Musicians will understand this analogy. Have you ever tried to learn a piece that goes the wrong way? That is, you’re playing along and it’s so obvious where the next notes are going to go and instead the piece goes off in a completely different direction. Half the time you find yourself playing the notes you think the piece should use rather than the notes it does use.
For me, understanding the difference between HTTP POST and PUT is very much like that. I’ve had a great deal of trouble understanding explicitly RESTful protocols like APP because they follow the actual definition of POST and PUT instead of what is to me clearly the right definition. However, I think I’m finally starting to get it.
My mistake is in thinking that anything that creates a new page is a PUT and anything that changes an existing page is a POST. In SQL terms, POST is an UPDATE and PUT is an INSERT. However, that’s not the case. In fact, the mistake is in trying to model PUT and POST in terms of INSERT and UPDATE. They really aren’t even close.
What actually happens is this. PUT puts a page at a specific URL. If there’s already a page there, it’s replaced in toto. If there’s no page there, a new one is created. This means it’s like a DELETE followed by an insert of a new record with the same primary key.
POST, however, really has no equivalent in SQL. POST sends some data to a specified URL. The server on the other end of this URL can do whatever it wants with this data. It can store it somewhere private. (HTTP 204 NO CONTENT). It can store it in the page at the URL that was POSTed to (HTTP 205 RESET CONTENT). It can store it in a new page, in which case it returns the URL of that page in the Location field of the HTTP response header (HTTP 201 CREATED). It can use it as input for several different existing and new pages. It can throw the information away. It can insert, update, or delete records in a database (or all of the above). It can start brewing coffee (HTTP 202 ACCEPTED). It can start global thermonuclear war.

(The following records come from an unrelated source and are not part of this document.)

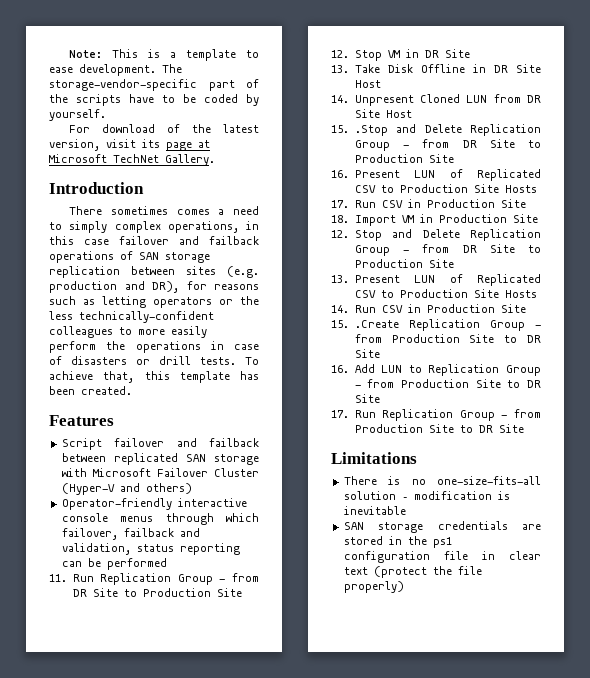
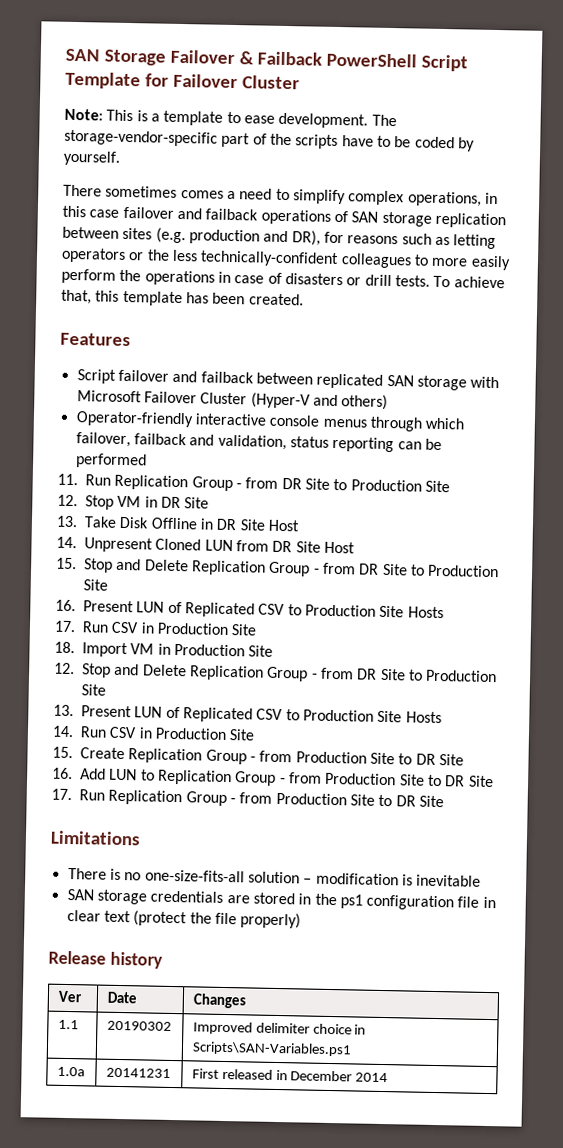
(69, 54) none -> [65,48,468,72] [65,71,300,90] SAN Storage Failover & Failback PowerShell Script Template for Failover Cluster //
[69,124,259,133] [49,139,210,151] [49,154,215,166] [49,182,144,194] // For download of the latest version, visit its page at Microsoft TechNet Gallery. // Introduction -> (121, 158) none
[69,221,108,233] simply -> [292,189,346,205] simplify
[354,125,388,136] .Stop -> [83,558,113,573] Stop
[354,320,399,328] .Create -> [80,747,125,760] Create
(404, 587) none -> [48,950,163,969] [57,990,83,1003] [106,991,138,1004] [192,993,246,1009] [57,1019,79,1030] [106,1020,172,1031] [192,1021,367,1035] [191,1041,352,1057] [56,1066,85,1077] [105,1067,171,1078] [191,1068,389,1083] // Release history // Ver | Date | Changes // 1.1 | 20190302 | Improved delimiter choice in Scripts\SAN-Variables.ps1 // 1.0a | 20141231 | First released in December 2014

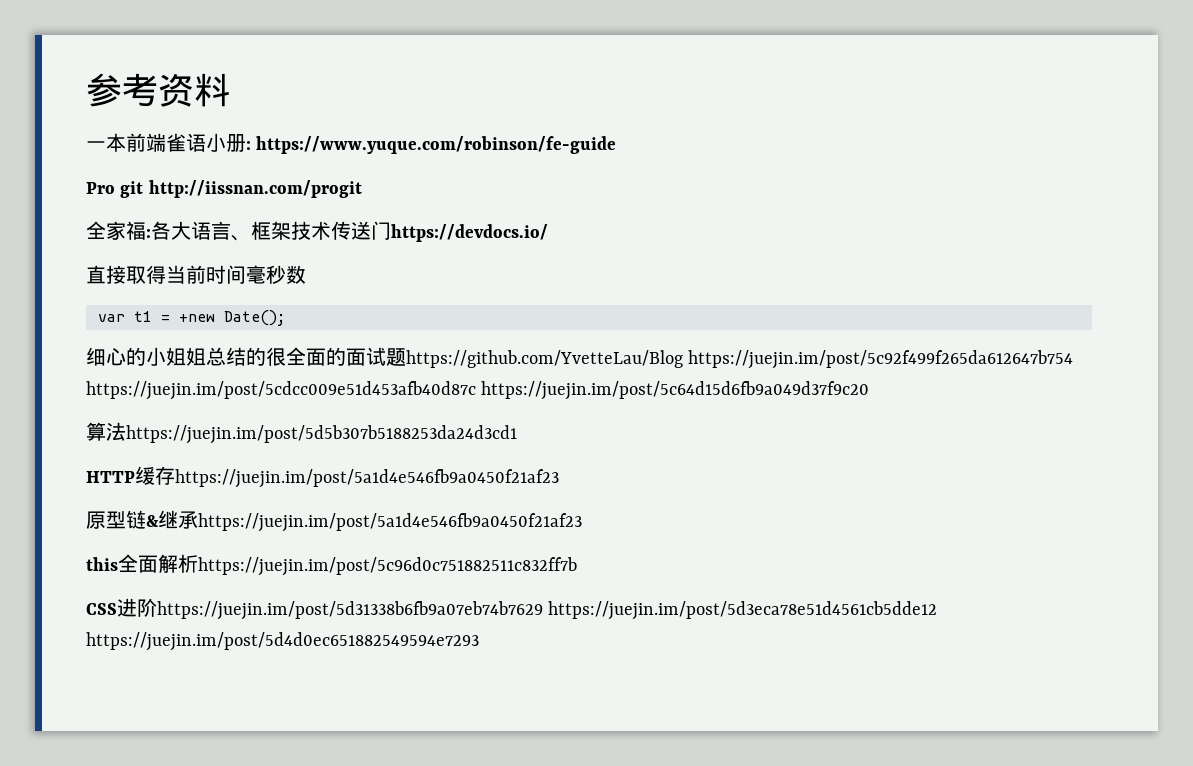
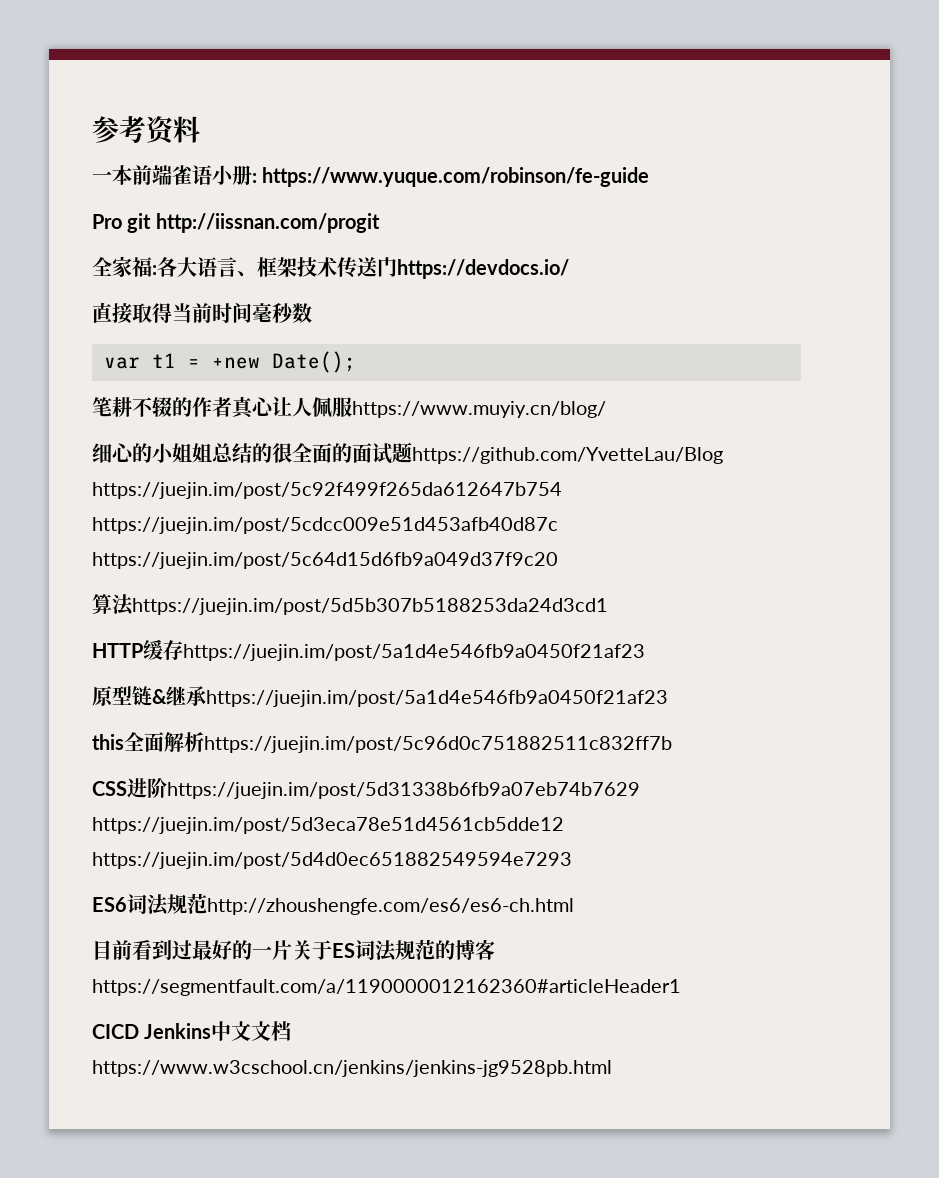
(285, 318) none -> [92,396,606,419] // 笔耕不辍的作者真心让人佩服https://www.muyiy.cn/blog/
(479, 641) none -> [92,893,574,916] [92,939,495,962] [92,979,681,996] [92,1021,292,1041] [92,1060,612,1077] // ES6词法规范http://zhoushengfe.com/es6/es6-ch.html // 目前看到过最好的一片关于ES词法规范的博客https://segmentfault.com/a/1190000012162360#articleHeader1 // CICD Jenkins中文文档https://www.w3cschool.cn/jenkins/jenkins-jg9528pb.html

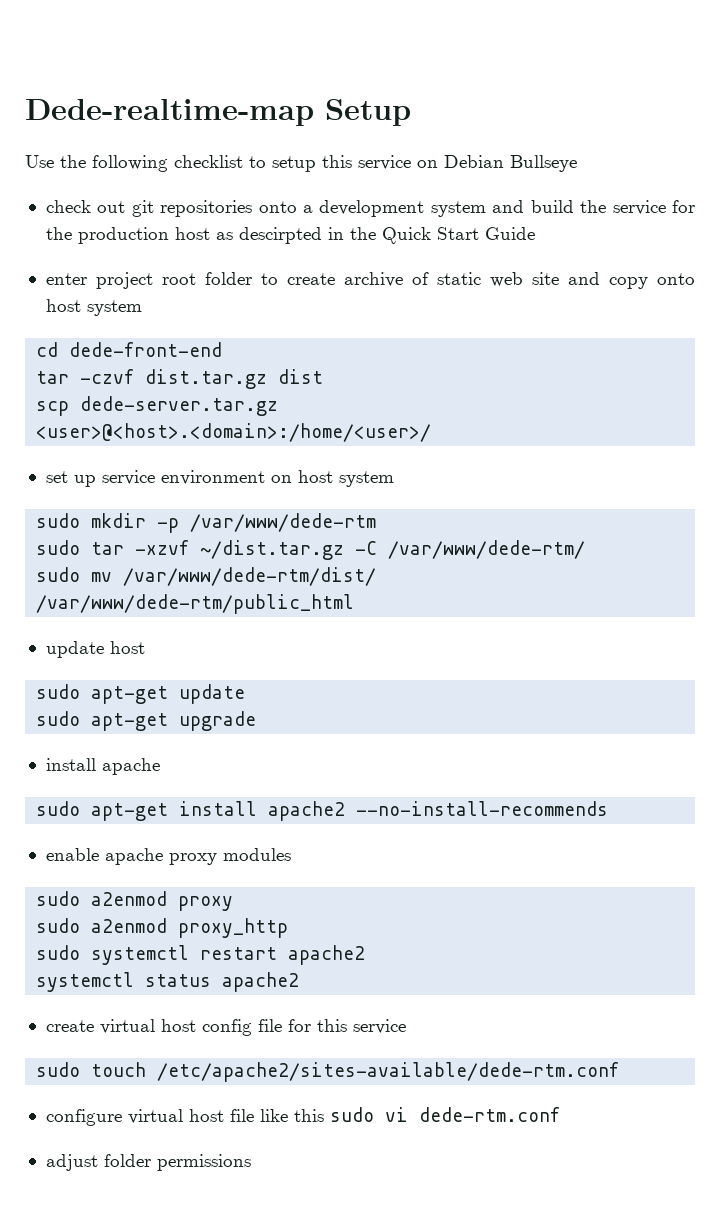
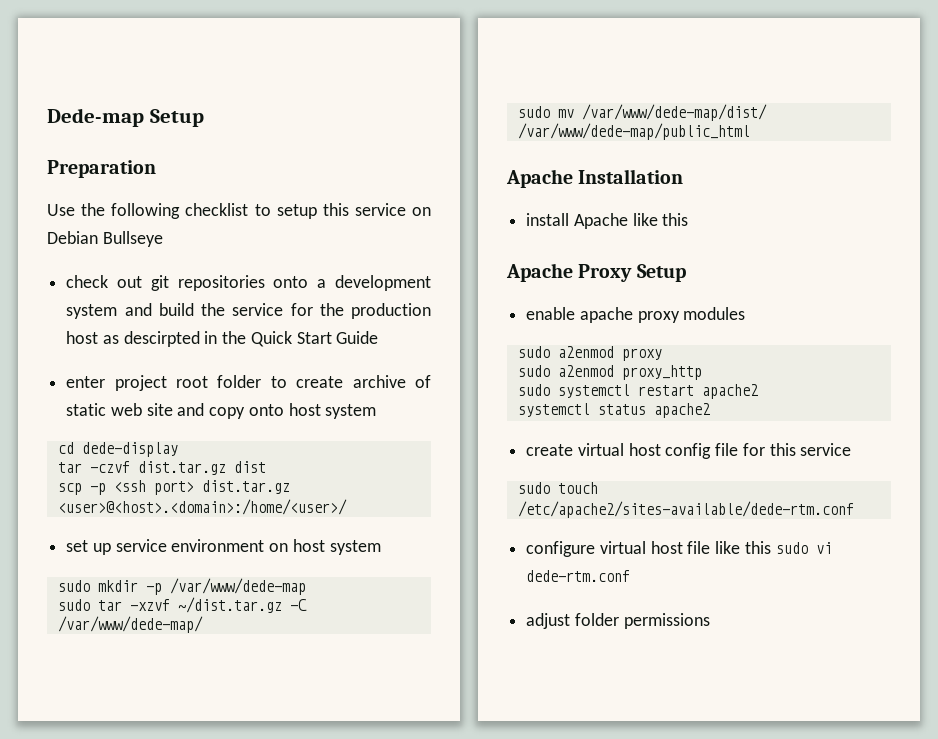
[25,99,411,126] Dede-realtime-map Setup -> [47,108,204,127] [47,160,156,178] Dede-map Setup // Preparation
[69,342,223,357] dede-front-end -> [81,442,178,457] dede-display
[80,396,279,416] dede-server.tar.gz -> [89,480,290,495] -p <ssh port> dist.tar.gz
[190,513,377,532] /var/www/dede-rtm -> [169,578,306,595] /var/www/dede-map
[388,540,586,559] /var/www/dede-rtm/ -> [57,616,203,633] /var/www/dede-map/
[123,567,377,586] [36,594,355,614] [45,641,145,658] [36,684,246,704] [36,711,257,731] [45,758,160,775] [36,801,609,821] /var/www/dede-rtm/dist/ /var/www/dede-rtm/public_html // update host // sudo apt-get update // sudo apt-get upgrade // install apache // sudo apt-get install apache2 --no-install-recommends -> [581,104,767,121] [517,123,750,140] [506,169,684,188] [526,213,689,229] [506,263,686,282] /var/www/dede-map/dist/ /var/www/dede-map/public_html // Apache Installation // install Apache like this // Apache Proxy Setup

POST is decidely non-side-effect free and non-idempotent.
PUT is a much more limited operation that never does anything more than PUT one page at a specified URL. It is idempotent, which is a fancy way of saying that doing it twice is the same as doing it once. Both PUT and POST can be used to create new pages. However PUT should be used when the client specifies the location for the page. PUT is normally the right protocol for a web editor like DreamWeaver or BBEdit. POST is used when the client gives sends the page to the the server, and the server then tells the client where it put it. POST is normally the right protocol for a blog editor like TypePad or anything that inputs into a content management system. In SQL analogy, POST is an INSERT with an automatically generated primary key, and PUT is an INSERT that specifies the primary key in the INSERT statement.